Changements au Pakistan

La Croix 11 mars 2008


La disgrâce des forces islamistes est le résultat le plus frappant des dernières élections pakistanaises. Un autre est l’émergence d’une troïka composée de l’actuel président, le général Musharraf, et des deux grands partis vainqueurs, ceux des anciens premiers ministres Benazir Bhutto et Nawaz Sharif.

Le Pakistan People Party de Mme Bhutto - « un parti du peuple pour le peuple gouverné par une famille » de tendance socialiste au départ - gagne au plan national et dans la province du Sindh. La Pakistan Muslim League / N - pas très modérée et parfois alliée aux religieux - est seconde au plan national et gagne dans son fief du Pendjab. La Pakistan Muslim League / Q du Président Musharraf - « le parti du roi » ! - gagne au Béloutchistan. Plus au nord la région frontalière avec l’Afghanistan est, elle, remportée par un parti pashtoun, l’Awami National Party / ANP qui en chasse les fondamentalistes musulmans, eux-mêmes ayant disparu au plan national, leurs 45 députés ne se retrouvant qu’à 5.

L’avenir dira si les deux grands partis vainqueurs pourront à la fois s’entendre entre eux - en dépit de leurs divergences historiques - et avec l’actuel président toujours soutenu par les Etats-Unis et qui a combattu sans cesse ses opposants pakistanais, par exemple pour corruption ; il poursuit ainsi une action judiciaire en Suisse contre la famille Bhutto.

«Des tenues d’écoliers plutôt que des harnachements de kamikazes ! » : cette formule d’un dirigeant du parti pashtoun illustre bien les raisons de la victoire de l’ANP et la défaite des fondamentalistes dans tout le pays. Les promesses des fondamentalistes ne se sont pas réalisées au cours de cinq dernières années et la région de l’ouest est restée pauvre et en retard.
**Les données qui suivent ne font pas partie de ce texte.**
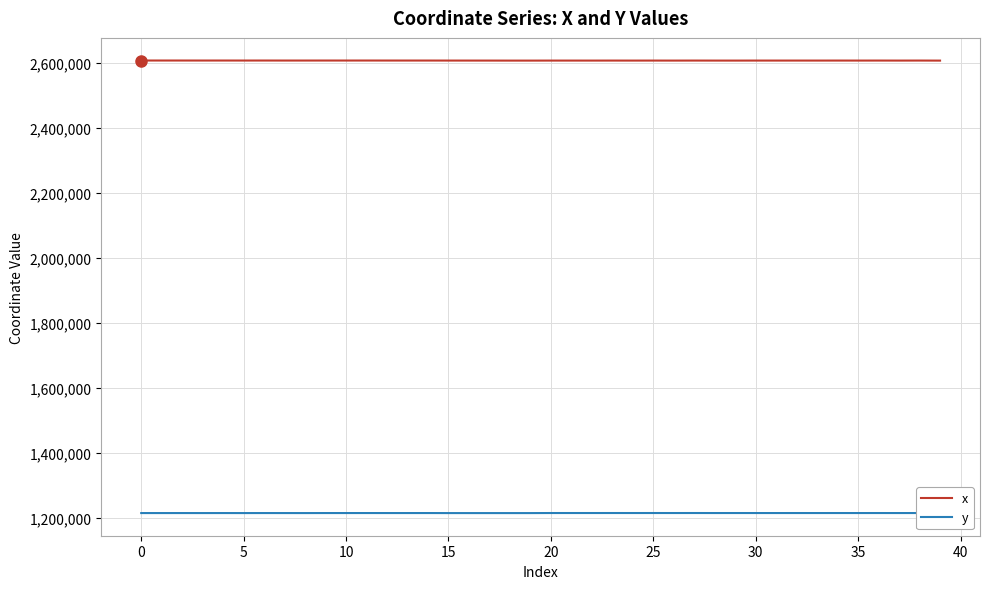

What is the minimum value shown in the chart?

1214506.7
Dans certaines zones tribales moins de 5% des femmes sont alphabétisées; parfois 60% de la population se situe sous le seuil de pauvreté. Contrebande, opium, trafic d’êtres humains, peur en sont les conséquences. Et les partis fondamentalistes qui disaient vouloir la promotion des femmes au nom de l’Islam n’ont rien fait évolué. Bien au contraire les reculs sont innombrables dans le domaine culturel par exemple.
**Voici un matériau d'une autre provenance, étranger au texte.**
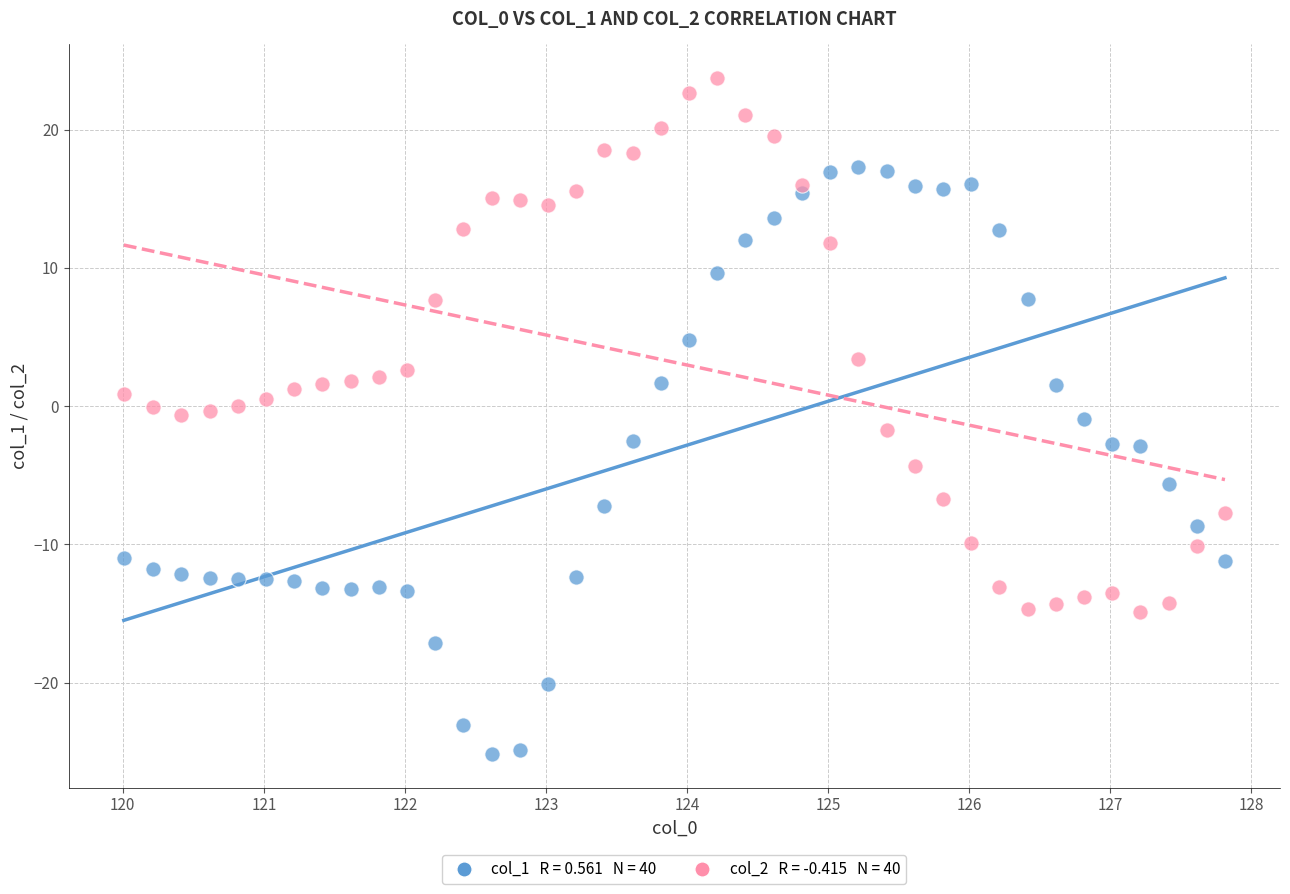

Across all data points, what is the range of X values (max minus min)?

7.8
Ces partis islamistes avaient bénéficié du soutien du président Musharraf pour leur victoire régionale et leur triomphe national de 2002 au score historique de 10%, niveau jamais atteint par les partis religieux. Ils sont aujourd’hui revenus à leur place habituelle. L’ANP, parti laïc de centre gauche, déclare que les Pashtouns ont séparés les militants extrémistes des modérés, par leur choix pour le libéralisme et la modernisation. Un représentant de la Commission catholique pour le dialogue inter religieux écrit que ces élections mettent fin à la duperie des religieux fondamentalistes qui hypnotisaient les pauvres et les populations analphabètes depuis des décennies.

Le nouveau gouvernement pakistanais est confronté aux énormes besoins économiques et sociaux particulièrement dans la région frontalière de l’ouest. Le contexte politique est sensible mais il faut reconnaître que c’est la première fois en 60 ans que les assemblées nationale et régionales accomplissent la durée de leur mandat de 5 ans. La pression des Etats-Unis toujours en « guerre contre la terreur » le long de la frontière pakistano afghane s’y exerce avec des méthodes peu pacifiques.

Hier comme aujourd’hui et demain, les populations pashtounes installées à cheval sur la frontière n’accepteront ni une présence étrangère ni l’ingérence dans leurs affaires. La débandade des partis fondamentalistes islamistes n’y changera rien.